Records:
┌──

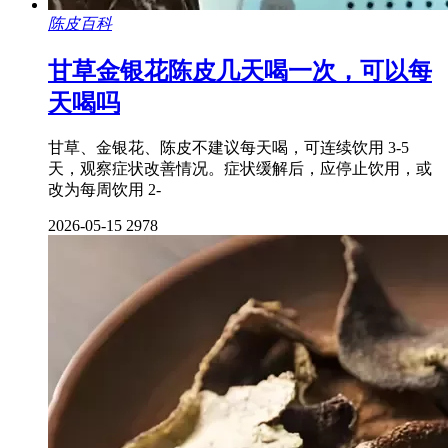
陈皮百科
甘草金银花陈皮几天喝一次，可以每
天喝吗
甘草、金银花、陈皮不建议每天喝，可连续饮用 3-5
天，观察症状改善情况。症状缓解后，应停止饮用，或
改为每周饮用 2-
2026-05-15
2978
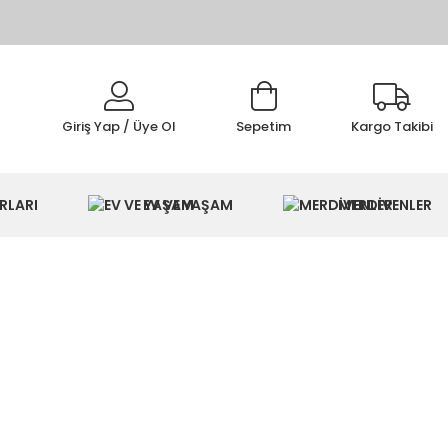
Giriş Yap / Üye Ol
Sepetim
Kargo Takibi
IMI
RLARI
EV VE YAŞAM
MERDİVENLER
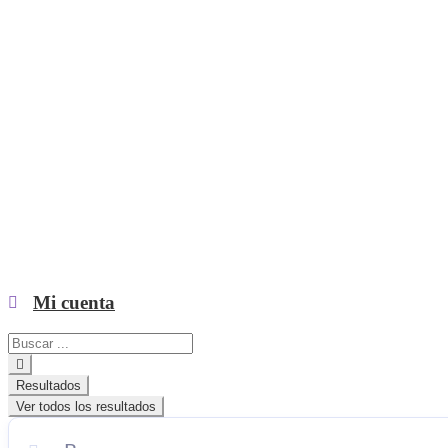
Mi cuenta
Search
...
Resultados
Ver todos los resultados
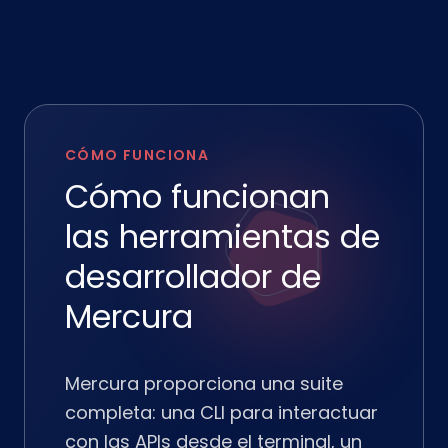
CÓMO FUNCIONA
Cómo funcionan
las herramientas de
desarrollador de
Mercura
Mercura proporciona una suite
completa: una CLI para interactuar
con las APIs desde el terminal, un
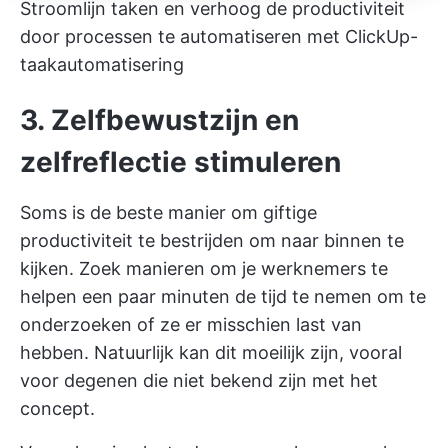
Stroomlijn taken en verhoog de productiviteit
door processen te automatiseren met ClickUp-
taakautomatisering
3. Zelfbewustzijn en
zelfreflectie stimuleren
Soms is de beste manier om giftige
productiviteit te bestrijden om naar binnen te
kijken. Zoek manieren om je werknemers te
helpen een paar minuten de tijd te nemen om te
onderzoeken of ze er misschien last van
hebben. Natuurlijk kan dit moeilijk zijn, vooral
voor degenen die niet bekend zijn met het
concept.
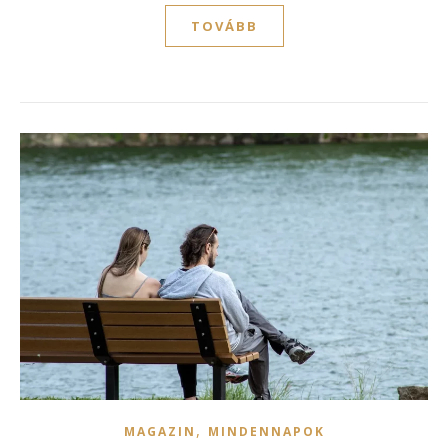
TOVÁBB
,
MAGAZIN
MINDENNAPOK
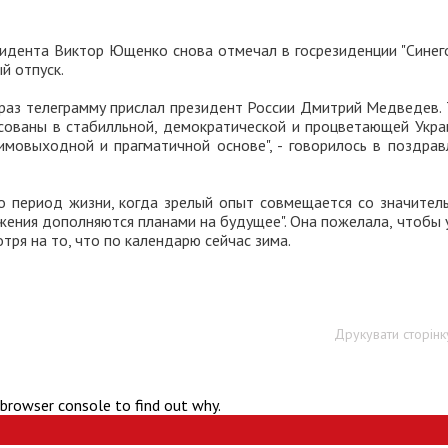
идента Виктор Ющенко снова отмечал в госрезиденции "Синего
й отпуск.
 раз телеграмму прислал президент России Дмитрий Медведев. 
есованы в стабилльной, демократической и процветающей Украи
мовыходной и прагматичной основе", - говорилось в поздрав
о период жизни, когда зрелый опыт совмещается со значител
жения дополняются планами на будущее". Она пожелала, чтобы у
отря на то, что по календарю сейчас зима.
Друкувати сторінк
 browser console to find out why.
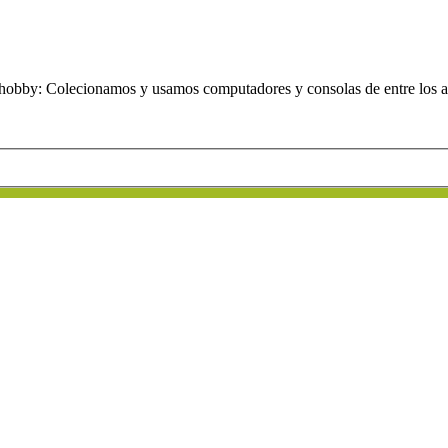
obby: Colecionamos y usamos computadores y consolas de entre los añ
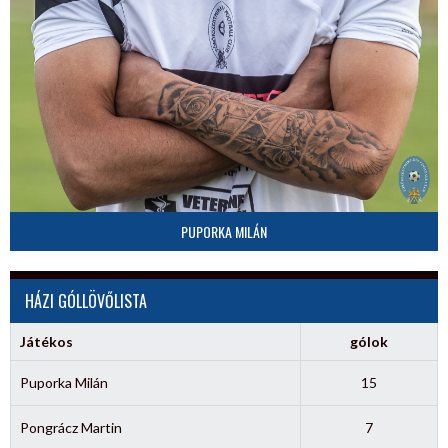
PUPORKA MILÁN
HÁZI GÓLLÖVŐLISTA
Játékos
gólok
Puporka Milán
15
Pongrácz Martin
7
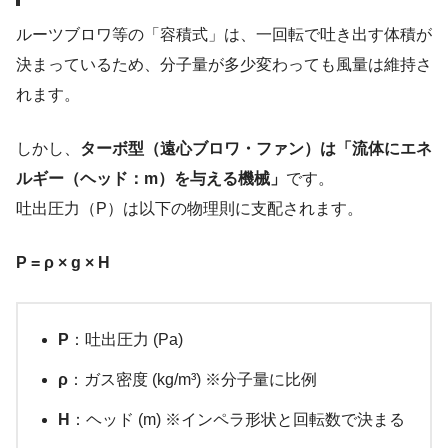
ルーツブロワ等の「容積式」は、一回転で吐き出す体積が
決まっているため、分子量が多少変わっても風量は維持さ
れます。
しかし、
ターボ型（遠心ブロワ・ファン）は「流体にエネ
ルギー（ヘッド：m）を与える機械」
です。
吐出圧力（P）は以下の物理則に支配されます。
P = ρ × g × H
P
：吐出圧力 (Pa)
ρ
：ガス密度 (kg/m³) ※分子量に比例
H
：ヘッド (m) ※インペラ形状と回転数で決まる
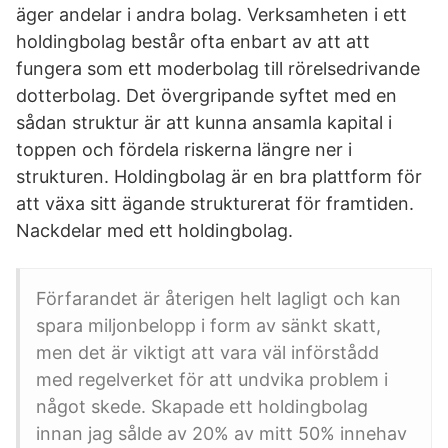
äger andelar i andra bolag. Verksamheten i ett
holdingbolag består ofta enbart av att att
fungera som ett moderbolag till rörelsedrivande
dotterbolag. Det övergripande syftet med en
sådan struktur är att kunna ansamla kapital i
toppen och fördela riskerna längre ner i
strukturen. Holdingbolag är en bra plattform för
att växa sitt ägande strukturerat för framtiden.
Nackdelar med ett holdingbolag.
Förfarandet är återigen helt lagligt och kan
spara miljonbelopp i form av sänkt skatt,
men det är viktigt att vara väl införstådd
med regelverket för att undvika problem i
något skede. Skapade ett holdingbolag
innan jag sålde av 20% av mitt 50% innehav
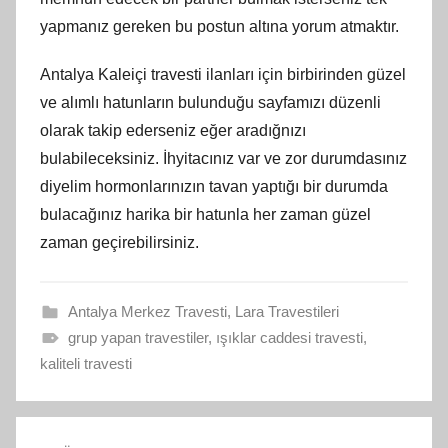
yapmanız gereken bu postun altına yorum atmaktır.
Antalya Kaleiçi travesti ilanları için birbirinden güzel
ve alımlı hatunların bulunduğu sayfamızı düzenli
olarak takip ederseniz eğer aradığnızı
bulabileceksiniz. İhyitacınız var ve zor durumdasınız
diyelim hormonlarınızın tavan yaptığı bir durumda
bulacağınız harika bir hatunla her zaman güzel
zaman geçirebilirsiniz.
Antalya Merkez Travesti
,
Lara Travestileri
grup yapan travestiler
,
ışıklar caddesi travesti
,
kaliteli travesti
Yazı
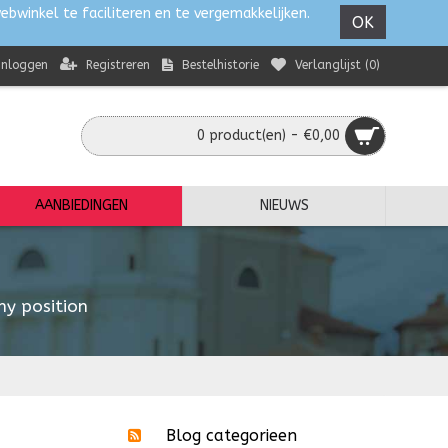
ebwinkel te faciliteren en te vergemakkelijken.
OK
Registreren
Bestelhistorie
Verlanglijst (
0
)
Inloggen
0 product(en) - €0,00
AANBIEDINGEN
NIEUWS
ny position
Blog categorieen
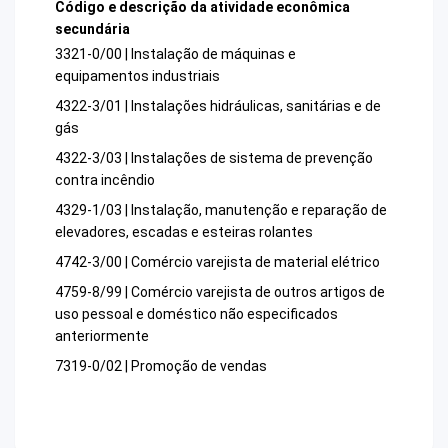
Código e descrição da atividade econômica
secundária
3321-0/00 | Instalação de máquinas e
equipamentos industriais
4322-3/01 | Instalações hidráulicas, sanitárias e de
gás
4322-3/03 | Instalações de sistema de prevenção
contra incêndio
4329-1/03 | Instalação, manutenção e reparação de
elevadores, escadas e esteiras rolantes
4742-3/00 | Comércio varejista de material elétrico
4759-8/99 | Comércio varejista de outros artigos de
uso pessoal e doméstico não especificados
anteriormente
7319-0/02 | Promoção de vendas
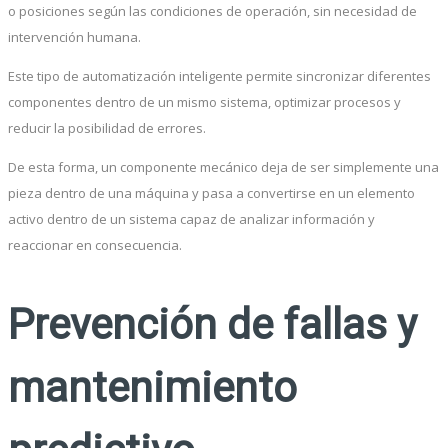
o posiciones según las condiciones de operación, sin necesidad de
intervención humana.
Este tipo de automatización inteligente permite sincronizar diferentes
componentes dentro de un mismo sistema, optimizar procesos y
reducir la posibilidad de errores.
De esta forma, un componente mecánico deja de ser simplemente una
pieza dentro de una máquina y pasa a convertirse en un elemento
activo dentro de un sistema capaz de analizar información y
reaccionar en consecuencia.
Prevención de fallas y
mantenimiento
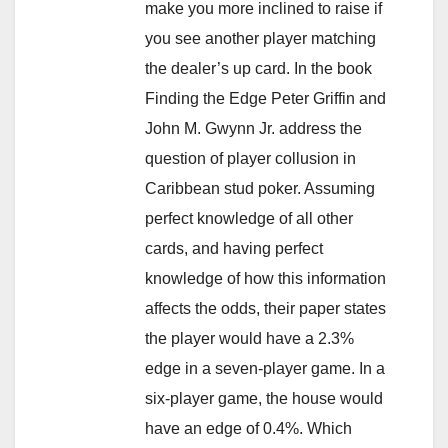
make you more inclined to raise if
you see another player matching
the dealer’s up card. In the book
Finding the Edge Peter Griffin and
John M. Gwynn Jr. address the
question of player collusion in
Caribbean stud poker. Assuming
perfect knowledge of all other
cards, and having perfect
knowledge of how this information
affects the odds, their paper states
the player would have a 2.3%
edge in a seven-player game. In a
six-player game, the house would
have an edge of 0.4%. Which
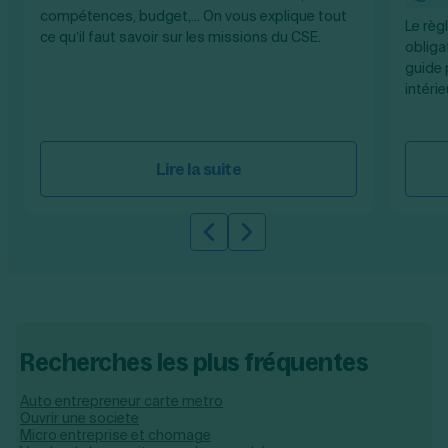
compétences, budget,... On vous explique tout
Le règ
ce qu’il faut savoir sur les missions du CSE.
obliga
guide 
intérie
Lire la suite
Slide précédente
Slide suivante
Recherches les plus fréquentes
Auto entrepreneur carte metro​
Ouvrir une societe
Micro entreprise et chomage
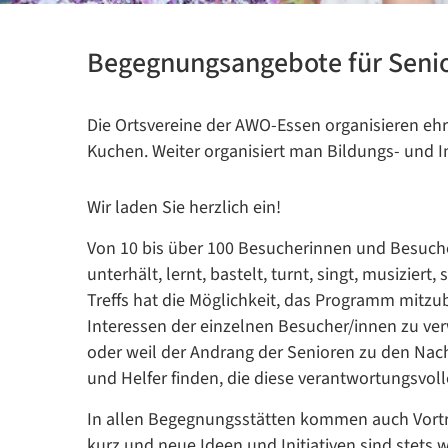
Begegnungsangebote für Senio
Die Ortsvereine der AWO-Essen organisieren ehr
Kuchen. Weiter organisiert man Bildungs- und In
Wir laden Sie herzlich ein!
Von 10 bis über 100 Besucherinnen und Besuche
unterhält, lernt, bastelt, turnt, singt, musizier
Treffs hat die Möglichkeit, das Programm mitzu
Interessen der einzelnen Besucher/innen zu ver
oder weil der Andrang der Senioren zu den Nach
und Helfer finden, die diese verantwortungsvo
In allen Begegnungsstätten kommen auch Vorträ
kurz und neue Ideen und Initiativen sind stets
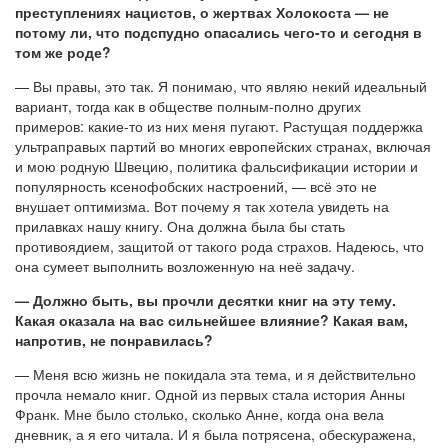
преступлениях нацистов, о жертвах Холокоста — не
потому ли, что подспудно опасались чего-то и сегодня в
том же роде?
— Вы правы, это так. Я понимаю, что являю некий идеальный
вариант, тогда как в обществе полным-полно других
примеров: какие-то из них меня пугают. Растущая поддержка
ультраправых партий во многих европейских странах, включая
и мою родную Швецию, политика фальсификации истории и
популярность ксенофобских настроений, — всё это не
внушает оптимизма. Вот почему я так хотела увидеть на
прилавках нашу книгу. Она должна была бы стать
противоядием, защитой от такого рода страхов. Надеюсь, что
она сумеет выполнить возложенную на неё задачу.
— Должно быть, вы прочли десятки книг на эту тему.
Какая оказала на вас сильнейшее влияние? Какая вам,
напротив, не понравилась?
— Меня всю жизнь не покидала эта тема, и я действительно
прочла немало книг. Одной из первых стала история Анны
Франк. Мне было столько, сколько Анне, когда она вела
дневник, а я его читала. И я была потрясена, обескуражена,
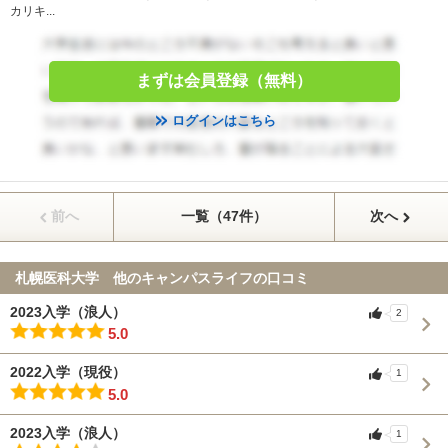
カリキ...
まずは会員登録（無料）
ログインはこちら
前へ
一覧（47件）
次へ
札幌医科大学 他のキャンパスライフの口コミ
2023入学（浪人）
2
5.0
2022入学（現役）
1
5.0
2023入学（浪人）
1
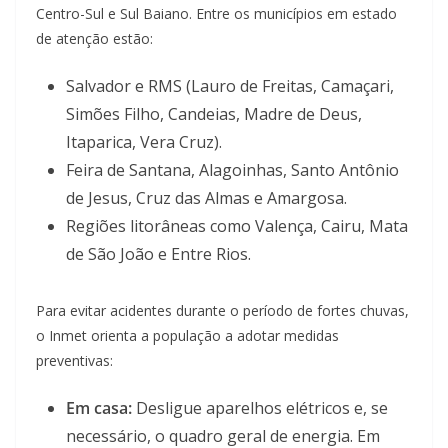
Centro-Sul e Sul Baiano. Entre os municípios em estado
de atenção estão:
Salvador e RMS (Lauro de Freitas, Camaçari,
Simões Filho, Candeias, Madre de Deus,
Itaparica, Vera Cruz).
Feira de Santana, Alagoinhas, Santo Antônio
de Jesus, Cruz das Almas e Amargosa.
Regiões litorâneas como Valença, Cairu, Mata
de São João e Entre Rios.
Para evitar acidentes durante o período de fortes chuvas,
o Inmet orienta a população a adotar medidas
preventivas:
Em casa:
Desligue aparelhos elétricos e, se
necessário, o quadro geral de energia. Em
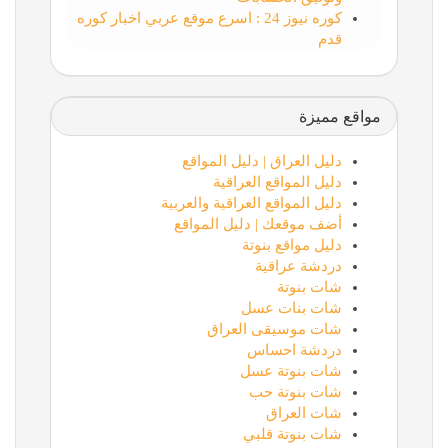
كوره نيوز 24 : اسرع موقع عربي اخبار كوره
قدم
مواقع مميزة
دليل العراق | دليل المواقع
دليل المواقع العراقية
دليل المواقع العراقية والعربية
أضف موقعك | دليل المواقع
دليل مواقع بنوتة
دردشة عراقية
شات بنوتة
شات بنات عسل
شات موسيقى العراق
دردشة احساس
شات بنوتة عسل
شات بنوتة حب
شات العراق
شات بنوتة قلبي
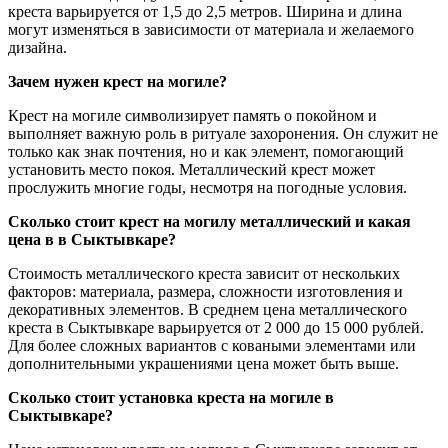
креста варьируется от 1,5 до 2,5 метров. Ширина и длина
могут изменяться в зависимости от материала и желаемого
дизайна.
Зачем нужен крест на могиле?
Крест на могиле символизирует память о покойном и
выполняет важную роль в ритуале захоронения. Он служит не
только как знак почтения, но и как элемент, помогающий
установить место покоя. Металлический крест может
прослужить многие годы, несмотря на погодные условия.
Сколько стоит крест на могилу металлический и какая
цена в в Сыктывкаре?
Стоимость металлического креста зависит от нескольких
факторов: материала, размера, сложности изготовления и
декоративных элементов. В среднем цена металлического
креста в Сыктывкаре варьируется от 2 000 до 15 000 рублей.
Для более сложных вариантов с коваными элементами или
дополнительными украшениями цена может быть выше.
Сколько стоит установка креста на могиле в
Сыктывкаре?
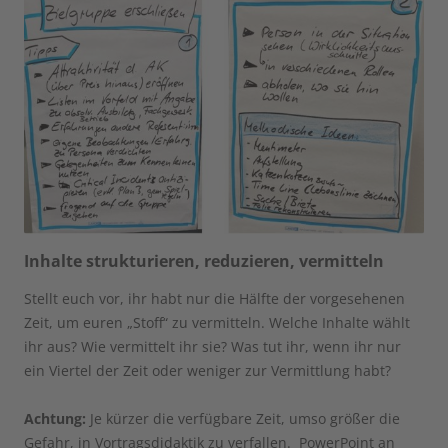
Inhalte strukturieren, reduzieren, vermitteln
Stellt euch vor, ihr habt nur die Hälfte der vorgesehenen
Zeit, um euren „Stoff“ zu vermitteln. Welche Inhalte wählt
ihr aus? Wie vermittelt ihr sie? Was tut ihr, wenn ihr nur
ein Viertel der Zeit oder weniger zur Vermittlung habt?
Achtung:
Je kürzer die verfügbare Zeit, umso größer die
Gefahr, in Vortragsdidaktik zu verfallen. PowerPoint an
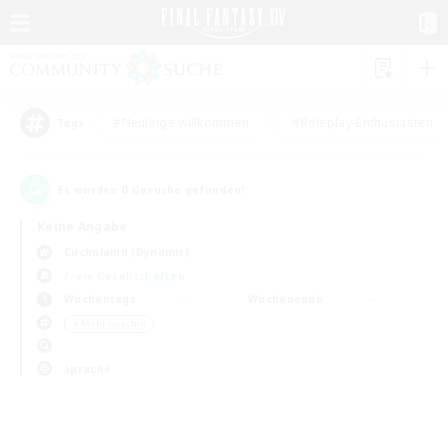
#Neulinge willkommen
#Roleplay-Enthusiasten
Tags
0
Es wurden
Gesuche gefunden!
Keine Angabe
Cuchulainn (Dynamis)
Freie Gesellschaften
Wochentags
Wochenende
＃Mehrsprachig
Sprache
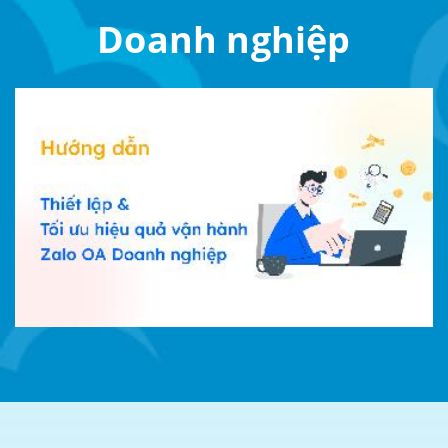
Doanh nghiệp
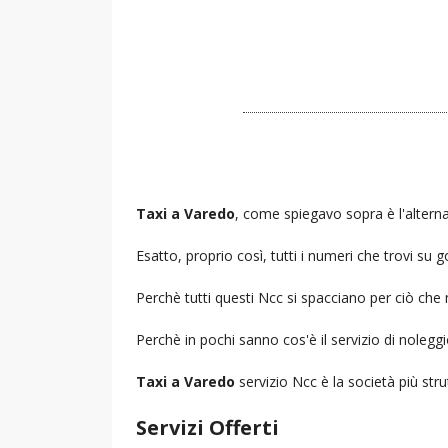
Taxi a Varedo
, come spiegavo sopra è l'alterna
Esatto, proprio così, tutti i numeri che trovi s
Perchè tutti questi Ncc si spacciano per ciò che
Perchè in pochi sanno cos'è il servizio di noleg
Taxi a Varedo
servizio Ncc è la società più stru
Servizi Offerti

└──

Task to complete:
Format the lines of text from the line with "äger andelar i" to the line with "strukturen. Holdingbolag är", inclusive, as a JSON array of strings with one string per line. Omit blank lines.

Output:
[
  "äger andelar i andra bolag. Verksamheten i ett",
  "holdingbolag består ofta enbart av att att",
  "fungera som ett moderbolag till rörelsedrivande",
  "dotterbolag. Det övergripande syftet med en",
  "sådan struktur är att kunna ansamla kapital i",
  "toppen och fördela riskerna längre ner i",
  "strukturen. Holdingbolag är en bra plattform för"
]